§ **Uit te voeren opdrachten**:
a – Stemmen de volgende uitspraken overeen met de tekst over de Turkse verkiezingen? Antwoord per uitspraak met ja of nee en citeer letterlijk de woorden uit de tekst die de doorslag geven.
(i) De verkiezingen stonden oorspronkelijk gepland tegen eind 2019.
(ii) Het referendum van 2017 werd met een ruime meerderheid goedgekeurd.
(iii) Erdoğan domineerde het Turkse politieke landschap al twintig jaar.
b – Wanneer vond volgens de tekst over de Turkse verkiezingen de mislukte couppoging plaats?
c – Schrijf de tekst over de Turkse verkiezingen verder vanaf het punt waar die ophoudt.
=== Tekst ===
Een glas halfvol…

De resultaten van de vervroegde verkiezingen werden vol spanning afgewacht door miljoenen mensen in en rondom Turkije. Wat het resultaat ook was, het zou het einde betekenen van een era in de geschiedenis van de republiek.

Het eerste scenario was het potentiële einde van Erdoğans politieke carrière, die het Turkse politieke landschap al zestien jaar lang domineerde en zich steeds meer als een autoritaire heerser gedroeg. Het tweede scenario was  een overwinning van de  AKP/MHP en het einde van de parlementaire democratie in ruil voor een nieuw systeem,  waarin de president aanzienlijk meer bevoegdheden zou krijgen dankzij een referendum dat in 2017 met de kleinste marge werd goedgekeurd.

De vervroegde verkiezingen kwamen als een verrassing voor de meeste Turken omdat ze oorspronkelijk gepland stonden tegen eind 2019. Het bleek echter een strategische zet te zijn van de AKP/MHP-coalitie om hun macht te consolideren. President Erdoğans formele verklaring was echter dat de verkiezingen noodzakelijk waren om hervormingen in te leiden en Turkije uit de dip te halen waar het zich in bevond.

Zo kampt Turkije al enige tijd met verschillende problemen die dan ook hoog op de agenda van de Turkse kiezers staan, zoals de overhitte economie dat gepaard gaat met teruglopende buitenlandse investeringen, de lira die een duik nam met groeiende inflatie en werkloosheid tot gevolg.

Daarnaast is er de aanhoudende repressie door de verlengde noodtoestand in nasleep van de mislukte couppoging in juli 2016. Turkse veiligheidsdiensten begonnen op grote schaal vermeende Gülenisten te arresteren die nu gebrandmerkt worden als staatsvijanden. Critici beschuldigen president Erdoğan ervan de situatie te gebruiken om systematisch kritische platformen monddood te maken en opposanten op te sluiten.

Ten derde is er het gevoel van onveiligheid dat het gevolg is van de militaire interventies in Syrië en Irak waardoor bijna vier miljoen vluchtelingen rechtstreeks afhankelijk zijn van humanitaire hulp, met het verhoogde risico op aanslagen.
=== Materiaal ===
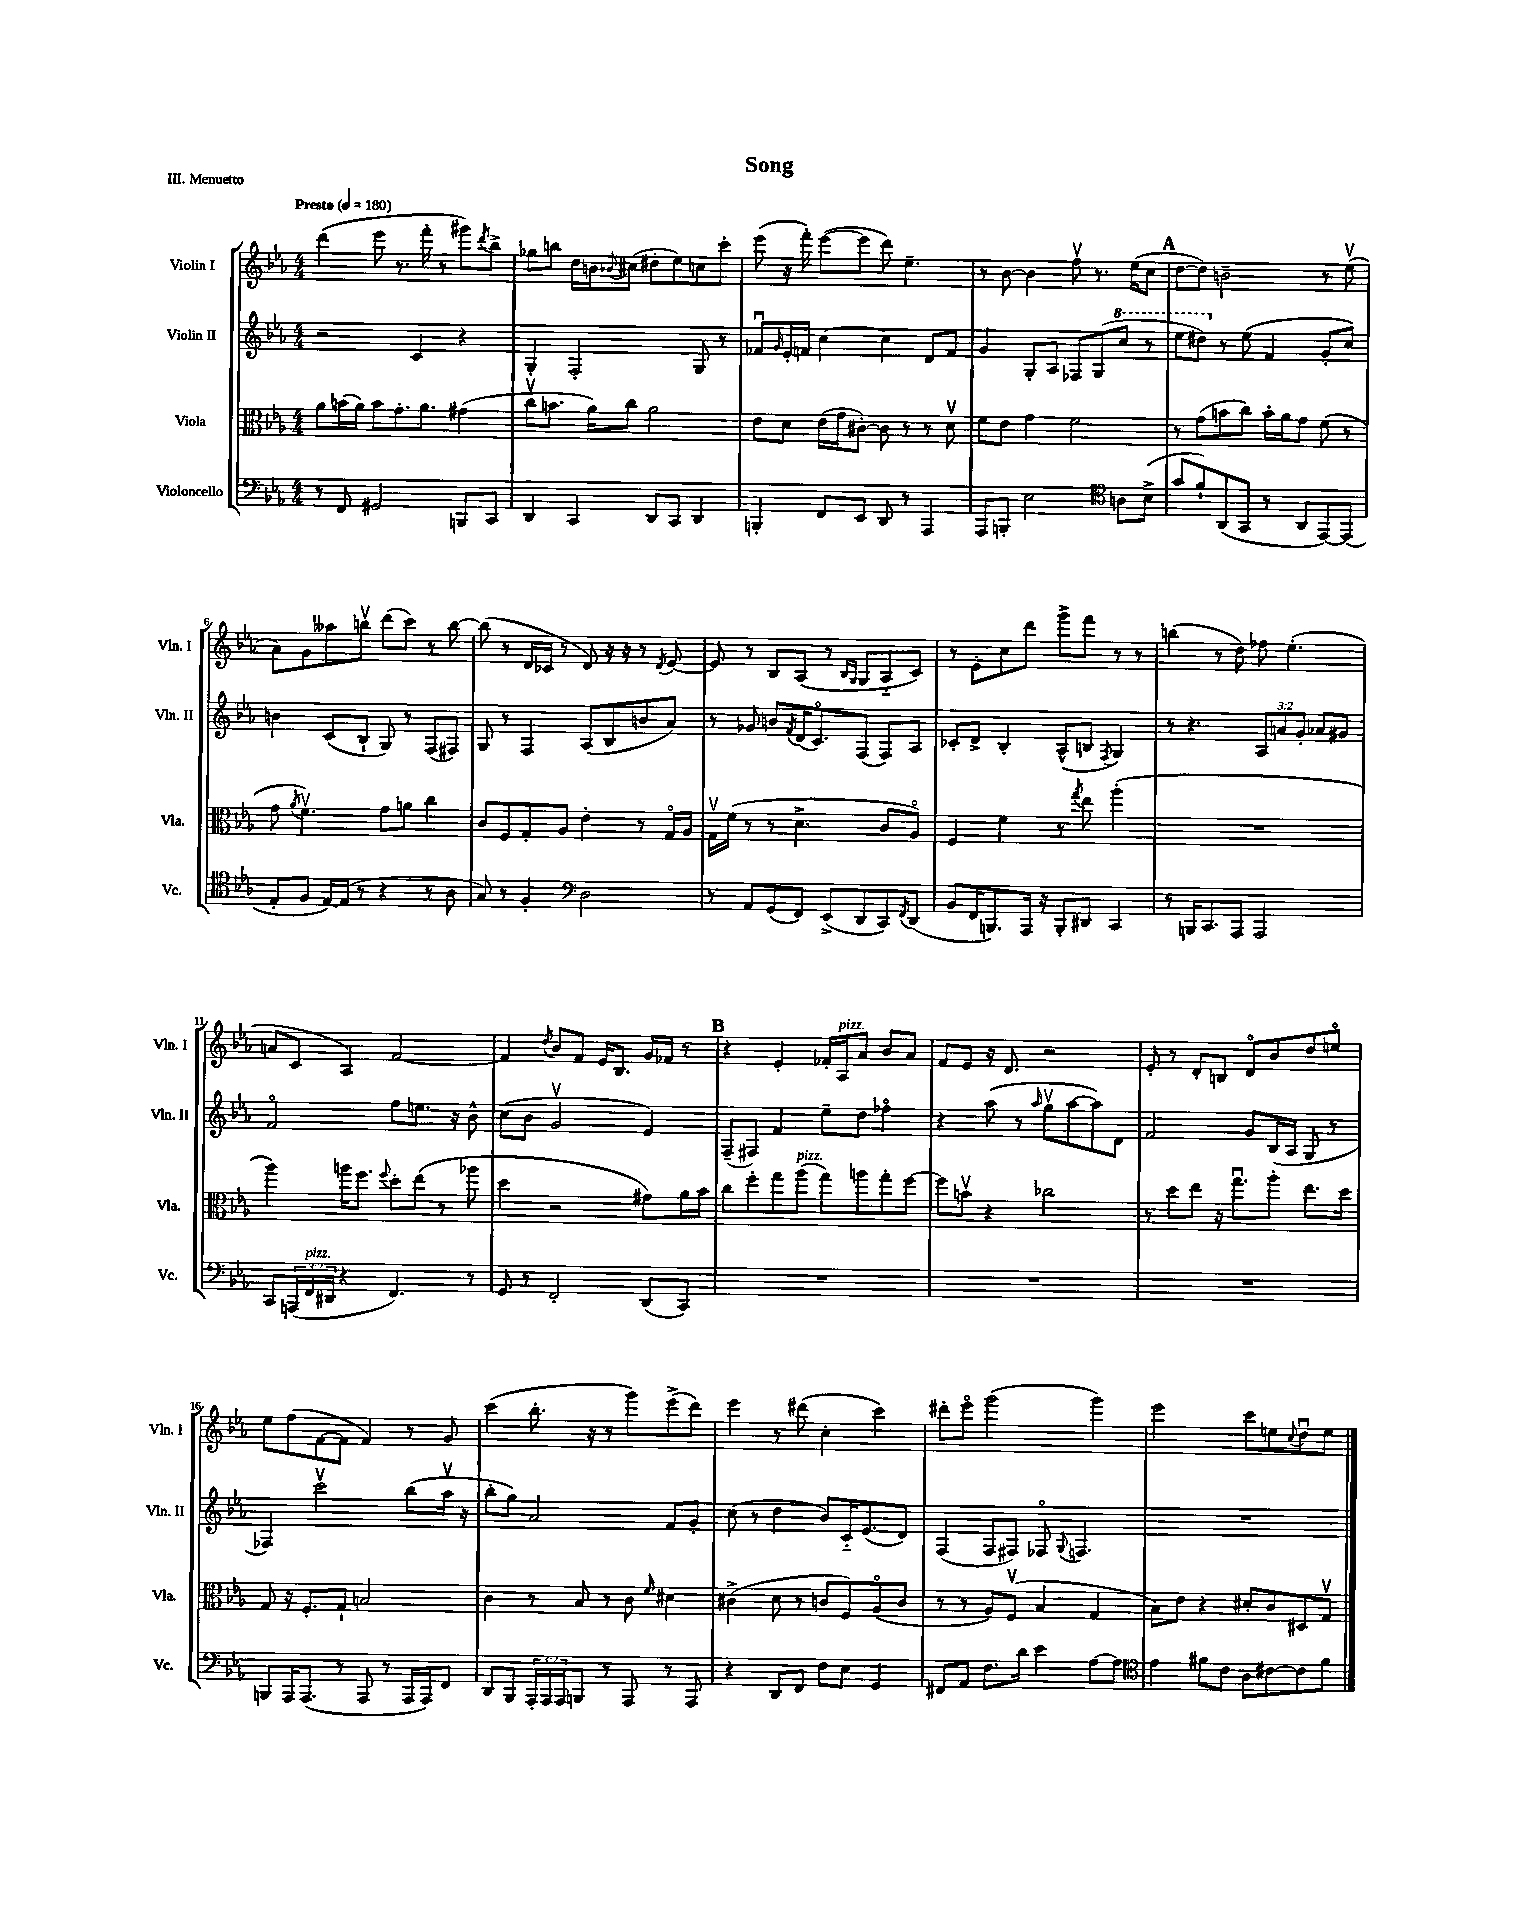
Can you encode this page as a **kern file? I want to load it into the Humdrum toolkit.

**kern	**kern	**kern	**kern
*staff4	*staff3	*staff2	*staff1
*clefF4	*clefC3	*clefG2	*clefG2
*k[b-e-a-]	*k[b-e-a-]	*k[b-e-a-]	*k[b-e-a-]
*M4/4	*M4/4	*M4/4	*M4/4
*MM180	*MM180	*MM180	*MM180
8r	8a-\L	2r	(4ddd\
8FF/	(16b\L	.	.
.	16a-\JJ)	.	.
2GG#/	8b\L	.	8eee-\
.	8.g'\	.	8.r
.	.	4c/	.
.	8.a-\J	.	16fff'\
.	.	.	8r
8BBB/L	(4g#\	4r	8ggg#\L)
.	.	.	8qddd/
8CC/J	.	.	8bb-^\J
=	=	=	=
4DD/	8ccv\L	4G'/	8gg-\L
.	8.b\J	.	8bb\J
4CC/	.	2F'/	16dd\LL
.	16a-\LK)	.	16b\J
.	.	.	8qqb-/
.	8cc\J	.	(8cc#\J
8DD/L	2a-\	.	8dd#'\L
8CC/J	.	.	8ee-\)
4DD/	.	8G/	8cc\
.	.	8r	8ccc'\J
=	=	=	=
4BBB'/	8e-\L	8f-u/L	(8eee-\
.	.	16qqg/	.
.	8d\J	16e-'/L	16r
.	.	16f/JJ	16fff'\)
8FF/L	(16e-\LL	[4cc\	([8eee-\L
.	16g\J	.	.
8EE-/J	[8c#'\J)	.	8eee-\]J
8DD/	8c#\]	4cc\]	8ddd\)
8r	8r	.	4.ee-~\
4AAA-/	8r	8d/L	.
.	8dv\	8f/J	.
=	=	=	=
8AAA-/L	8f\L	4g/	8r
8BBB'/J	8e-\J	.	[8b-\
2E-\	4g\	8G'/L	4b-\]
.	.	8A-/J	.
.	2f\	8F-/L	8ffv\
.	.	(8G/	8.r
*clefC4	*	*	*
8A\L	.	8ccc/J	.
.	.	.	(16ee-\LK
(8B-^\J	.	8r	8cc\J
=	=	=	=
8g/L	8r	8eee-\L	[8dd\L
8f`/)	(8g\L	8ddd#\J)	8dd\]J)
(8AA-/	8b\	8r	2b~\
8GG/J	8cc\J)	(8ee-\	.
8r	16b'\LL	4f/	.
.	16a-\J	.	.
8AA-/L	8g\J	.	.
[8EE-/)	(8f\	8g'/L	8r
(8EE-/]J	8r	8cc/J)	(8ee-v\
=	=	=	=
8E-'/L	8g\	4b\	8a-\L)
.	8qa-/	.	.
8F/J	4.fv\)	.	8g\
[16E-/LL)	.	(8c/L	8aa--\
(16E-/]JJ	.	.	.
8r	.	8B-`/J	8bbv\J
4r	8g\L	8G/)	(8ddd\L
.	8a\J	8r	8ccc\J)
8r	4cc\	(8F/L	8r
8A-\	.	8F#/J)	[8bb\
=	=	=	=
8G/)	8c/L	8G/	(8bb\]
8r	8F/	8r	8r
4F'/	8G'/	4F/	16d/LL
.	.	.	16c-/JJ
.	8A-/J	.	8r
*clefF4	*	*	*
2D\	4e-'\	(8A-/L	8d/)
.	.	8B-/	16r
.	.	.	16r
.	8r	8b/	8r
.	.	.	8qd/
.	16Go/LL	8a-/J)	[8e-/
.	16A-/JJ	.	.
=	=	=	=
8r	16Gv\LL	8r	8e-/]
.	(16f\JJ	.	.
8AA-/L	8r	8g-/	8r
(8GG/	8r	8b/L	8B-/L
.	.	8qf/	.
8FF/J)	4.d^\	(16d/K	(8A-/J
.	.	8.co/)	.
(8EE-^/L	.	.	8r
.	.	.	16qqB-/LL
.	.	.	16qqG/JJ
8DD/	.	(8F/J	8G/L
8CC/)	8c/L	8F/L)	8A-'~/
8qFF/	.	.	.
(8DD/J	8A-o/J)	8A-/J	8c/J)
=	=	=	=
8BB-/L	4F/	8c-'/L	8r
16FF/K	.	8d^/J	8e-'\L
8.BBB/)	.	.	.
.	4f\	4B-'/	8cc\
16AAA-/Jk	.	.	8ddd\J
16r	.	.	.
8BBB'/L	8r	(8A-^^/L	8ggg^\L
.	8qgg/	.	.
8DD#/J	8ee-\	8B/J	8fff\J
.	.	8qF/	.
4CC/	(4aa-'\	4G/)	8r
.	.	.	8r
=	=	=	=
8r	1r	8r	(4bb\
16BBB/LK	.	4.r	.
8.CC/	.	.	.
.	.	.	8r
8AAA-/J	.	.	8dd\)
2AAA-/	.	12A-/L	8ff-\
.	.	12a/	.
.	.	.	(4.ee-'\
.	.	12g'/J	.
.	.	8a-/L	.
.	.	8g#/J	.
=	=	=	=
8CC/L	4aa-\)	2fo/	8a/L
(24AAA/L	.	.	8c/J
24FF/	.	.	.
24DD#/JJ	.	.	.
4r	16aa\LK	.	4A-/)
.	8.ff\J	.	.
.	8qqff/	.	.
4.FF/)	8dd'\L	8ff\L	[2f/
.	(8ee-\J	8.ee\J	.
.	8r	.	.
.	.	16r	.
8r	8aa-\	8b-^^\	.
=	=	=	=
8GG/	4dd\	(8cc\L	4f/]
8r	.	8b-\J	.
.	.	.	8qdd/
2FF'/	2r	2gv/	8b-/L
.	.	.	8f/J
.	.	.	16e-/LK
.	.	.	8.B-/J
(8DD/L	8g#\L)	4e-/)	16g/LL
.	.	.	16f-/JJ
8CC/J)	16a-\L	.	8r
.	16b-\JJ	.	.
=	=	=	=
1r	8cc\L	(8F~/L	4r
.	8ff'\	8F#/J)	.
.	8gg\	4f/	4e-'/
.	(8aa-\J	.	.
.	8gg\L)	8ee-~\L	16f-'/LL
.	.	.	16A-/J
.	8aa\	8dd\J	8a-/J
.	8gg'\	4ff-o\	8b-/L
.	[8ff\J	.	8a-/J
=	=	=	=
1r	8ff\]L	4r	8f/L
.	8bv\J	.	8e-/J
.	4r	(8aa-\	16r
.	.	.	8.d/
.	.	8r	.
.	.	16qqaa-/	.
.	2cc-\	8ggv\L	2r
.	.	[8aa-\	.
.	.	8aa-\])	.
.	.	8d\J	.
=	=	=	=
1r	8r	2f/	8e-'/
.	8dd\L	.	8r
.	8ee-\J	.	8d'/L
.	16r	.	8B/J
.	8.ggu\L	.	.
.	.	8g/L	8do/L
.	8aa-'\J	(16B-/L	8b-/
.	.	16A-/JJ	.
.	8.ee-\L	8G/	8dd/
.	.	8r	8eeo/J
.	16dd\Jk	.	.
=	=	=	=
8BBB/L	8G/	4F-/)	8ee-\L
16AAA-/K	16r	.	(8ff\
(8.AAA-/J	8.F'/L	.	.
.	.	2cccv\	[8f\
8r	8G`/J	.	8f\]J
8AAA-/	2B/	.	4f/)
8r	.	.	.
16AAA-/LL	.	(8bb-\L	8r
16AAA-/J)	.	.	.
8FF/J	.	16aa-v\Jk	8g/
.	.	16r	.
=	=	=	=
8DD/L	4c\	8bb-'\L	(4ccc\
8BBB-/J	.	8gg\J)	.
24AAA-'/LL	8r	2a-/	8.bb-'\
24AAA-/	.	.	.
24AAA-/J	.	.	.
8BBB/J	8B-/	.	.
.	.	.	16r
8r	8r	.	8r
8AAA-/	8c\	.	8ggg\L)
.	16qqf/	.	.
8r	4d#\	8f/L	(8eee-^\
8AAA-/	.	8g'/J	8ddd\J)
=	=	=	=
4r	(4c#^\	(8cc\	4eee-\
.	.	8r	.
8DD/L	8d\	4dd\	8r
8FF/J	8r	.	(8ddd#\
8F\L	8c/L	8b-/L)	4cc'\
8E-\J	8F/)	16c'~/K	.
.	.	(8.e-/	.
4GG/	(8A-o/	.	4ccc\)
.	8c/J	8d/J)	.
=	=	=	=
8FF#/L	8r	(4F/	8ddd#'\L
8AA-/J	8r	.	8eee-o\J
8.F\L	8A-/L)	8F/L	(2ggg\
.	(8Fv/J	8F#/J)	.
16d\Jk	.	.	.
4e-\	4B-/	8F-o/	.
.	.	8qqG/	.
.	.	4.F/	.
[8A-\L	4G/	.	4ggg\)
8A-\]J	.	.	.
=	=	=	=
*clefC4	*	*	*
4e-\	8B-\L)	1r	2eee-\
.	8e-\J	.	.
8f#\L	4r	.	.
8c\J	.	.	.
8A-\L	8d#'/L	.	8ccc\L
[8c#\	8c/	.	8ee\
.	.	.	8qqcc/
8c#\]	8D#/	.	8ddu\
8f#\J	8Gv/J	.	8ee\J
==	==	==	==
*-	*-	*-	*-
===
§ **Gegeven antwoorden**:
a –
(i) Ja: "omdat ze oorspronkelijk gepland stonden tegen eind 2019"
(ii) Nee: "een referendum dat in 2017 met de kleinste marge werd goedgekeurd"
(iii) Nee: "die het Turkse politieke landschap al zestien jaar lang domineerde"

b – In juli 2016.

c –
Erdoğan maakte zich sterk dat hij alleen de situatie kon rechtzetten, hoewel het zijn huidige beleid en retoriek zijn die mee aan de basis liggen van de problematiek. Ondanks de groeiende ontevredenheid bij de Turkse kiezers, leken de AKP en MHP vrij zeker van hun stuk om een noodzakelijke meerderheid te behalen. Ze hadden namelijk hun lessen getrokken bij de nipte overwinning van het referendum in 2017 en waren dan ook niet van plan dezelfde fouten te maken.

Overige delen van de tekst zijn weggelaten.